3 Recent Flights Make Unscheduled Landings, After Disputes Over Knee Room
The AP reports that American airplane passengers, squeezed by increasingly tight seating aboard planes, are lashing out, actually getting into in-flight fights over knee room: Three U.S. flights have made unscheduled landings in the past eight days after passengers got into fights over the ability to recline their seats. Disputes over a tiny bit of personal space might seem petty, but for passengers whose knees are already banging into tray tables, every bit counts. ... Southwest and United both took away 1 inch from each row on certain jets to make room for six more seats. American is increasing the number of seats on its Boeing 737-800s from 150 to 160. Delta installed new, smaller toilets in its 737-900s, enabling it to squeeze in an extra four seats. And to make room for a first-class cabin with lie-flat beds on transcontinental flights, JetBlue cut the distance between coach seats by one inch.
and this is what happens. Survival 101: you do not violate my personal space. EVER.
Political debates have me rolling my eyes so much I think I got optical whiplash. I should sue. - Foamy The Squirrel
You silly person, that's not how customers think. They will choose the cheapest offer, and complain about the quality. Your only hope is to not offer such cheap options.
Exactly. Well that and the details aren't spelled out by the airlines either . When you pick economy the seats may or may not be as advertised. The same airline and the same plane can have different configurations. Dimensions of space aren't listed anywhere when booking a seat.
Airlines are running into physical space issues. In their quest for ever more seats The airlines are beginning to ignore basic human needs. People need to move around. The tighter and more closed off you make people feel the more likely they are to get into arguments. This is not only true physically, but mentally as well. Arguments lead to fighting.
It is why Cities have always struggled. To many people to close to each other. The wealthy always purchase enough space to make themselves comfortable. However the poor can not and once you get so many people pressed together they fight. That fighting spills outward and you have a riot over a simple issue that is dealt normally dealt fairly.

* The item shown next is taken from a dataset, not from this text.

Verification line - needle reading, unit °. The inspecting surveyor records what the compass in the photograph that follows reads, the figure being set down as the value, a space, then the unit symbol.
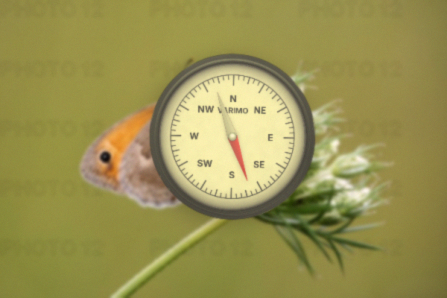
160 °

i thought once I was found, but it was only a dream.
I love how you put this into a "win/loss" context instead of finding a solution that everyone can live with. I especially like the part where you take great delight in causing pain to another human being. You're the problem here.
Shutting down free speech with violence isn't fighting fascism. It IS fascism!
And how, exactly, is she supposed to put her knees in any other position? The seats are not very wide. Unless she has an empty seat next to her (and, frankly, that's about the only way I can stand to fly any more), if she tries to bend her legs so that her knees aren't right in front of her, parts of them are going to be spilling over into and annoying the person next to her, or sticking out into the aisle and getting run over by the carts that the flight attendants drive trhough trying to get people to buy stupid duty free stuff.
The problem is not inconsiderate assholes. The problem is that 6'2" people are stuck in plane seats that they simply don't fit in. The problem is that airlines have designed coach seats to work for the bottom 30% of the population in terms of size, and are trying to squeeze the entire population into it. Something somewhere's gotta give. The person in back can blame the person in front for reclining their seat (as we've seen in this thread), or the person in front can blame the person in back for having knees (as we've seen in this thread), but *somebody* is going to be unhappy, because the situation is set up so that somebody has to be.
The problem is coach seating. It's just become too small.
You can't physically cram people any tighter, and fights are breaking out. Good. When they discover they're losing more on bad PR and flight diversions than they're gaining, they'll put back the inch or two - for a while. Now that they've reached bottom, the floor will just bounce from now on; the came couple of inches continually added and subtracted subtracted every 2-3 years, forever.
As far as blaming people for not buying an upgrade, has anyone saying this actually looked at prices? Last couple of times I flew, I looked into it; a little more room doesn't cost you 10% or 20%, it's more like double or triple the ticket price. Actually habitable travel accommodations are only for the wealthy.
Seriously, the number of people talking about how this isn't a problem, while simultaneously - gleefully - discussing what they'll do if someone tries to take their room, or someone won't let them take their room, pretty much dismisses any counter-argument to the idea that there isn't a problem.
There obviously is.
Airlines are running into physical space issues. In their quest for ever more seats
It's not the airlines quest for more seats, it's the passengers' quest for even cheaper fares.
If airline A has 34 inches of pitch with a $550 ticket and airline B has 30 inches for $500, the passengers will flock to the $500 ticket.
Passengers need to start making it clear with their wallet that they are no longer going to fly lower-priced sardine airlines.
If airlines were required to advertise seat pitch and width, then consumers could make that choice, but when even consumers that care about it have trouble finding out exactly which aircraft serves a route for their date of travel and what the seat configuration is, it's hard to blame consumers for not taking it into account.